Letters and comments for March 2, 2011

Letters and comments for March 2, 2011

Safety compromised

To the Editor:

Wallowa County Sheriff Fred Steen asserts that dog bites and other animal control issues are a low priority, and complaints regarding these matters are sent to the district attorney’s office. He contends that his department’s policy is similar to others throughout the state. His thoughts were shared with Joseph City Council member and law enforcement liaison Pearl Sturm, and she revealed them during a recent council meeting.

On Sept. 26, 2010, I was chased and bitten by a large dog in Joseph. I filed a complaint with the sheriff’s department, and the dog behaved viciously toward the deputy delivering my grievance, so he added his own complaint. Both were adjudicated on Jan. 3, 2011, when the dog’s owner was fined and ordered to keep the dog confined or leashed.

This dog has a history of complaints preceding mine, yet it took nearly three months to get him off of the streets, despite the existence of city ordinance 94-07, which compels authorities to impound dangerous animals. The sheriff’s department has a contract to enforce Joseph’s ordinances, but this one is ignored, even though it was enacted lawfully on behalf of those whom the sheriff’s department is sworn to protect.

What if an innocent young child had been seriously injured during this period? Why court tragedy when a mechanism exists to avert it? Things may be done differently in other parts of the state, and laws unique to this jurisdiction should be respected and enforced.

I have exhaustively tried to find a logical reason for the inaction of the sheriff’s department in these matters, but none has jumped out yet and snapped at me.

I believe that the people of Joseph deserve a satisfactory explanation for their safety being compromised.

Todd Watson


Poor stewards of tax $$

To the Editor:

I take exception to the editorial of Feb. 9, “Economic growth only way out of public funding crunch.”

The state budget is a sodden belly that can no longer be confined by nor drawn in with a belt.

The schools in the state have three strikes against them. Government is the first with its cockeyed views of how best to educate a child. The second and third being the National Education Association and the Oregon Education Association, which see to it that the rights, benefits and lifestyles of the adults around the children are met first to the tune of about 95 percent of the total budget. “It is for the children!” is the cry we hear, and I say “bull.”

The La Grande High School roof is a perfect example of deferred maintenance.

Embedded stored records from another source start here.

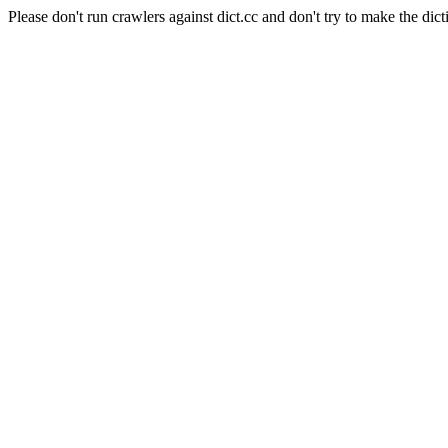
Please don't run crawlers against dict.cc and don't try to make the dict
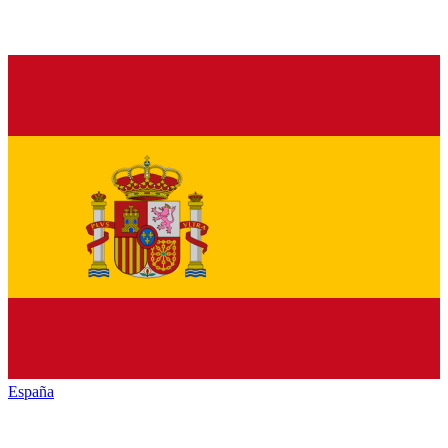
España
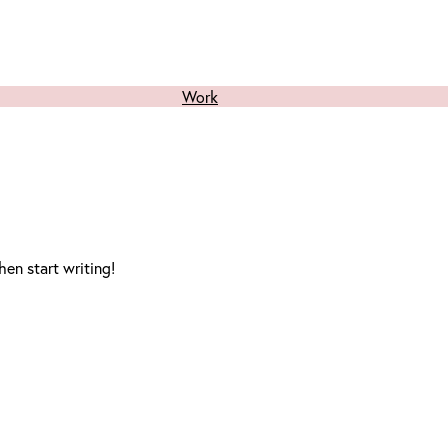
Work
hen start writing!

It has been a problem for years with no money set aside to repair or replace it. Several years ago my wife and I identified the need for a new roof on our home. We budgeted and saved, had the roof removed and a new one installed. We do not have buckets on the floor catching water from a leaking roof in our house. If the time comes that scuba gear and fins are needed to get into the LHS library, I may vote on an option levy.

I define the problem of a leaking roof as having poor stewards of tax dollars and buildings entrusted to them by the taxpayers.

The Strategic Investment Program is set up for the short term. Fifteen years is long enough for county government to become dependent on. When it ends we will have another financial crisis that can only be corrected with higher taxes. The SIP agreement is only what falls off the sides of the money wagon leaving Union County. It is like following a potato truck down the road after harvest. In a short while the free stuff is gone.

As a newspaper, Mr. Editor, you should stick to reporting news.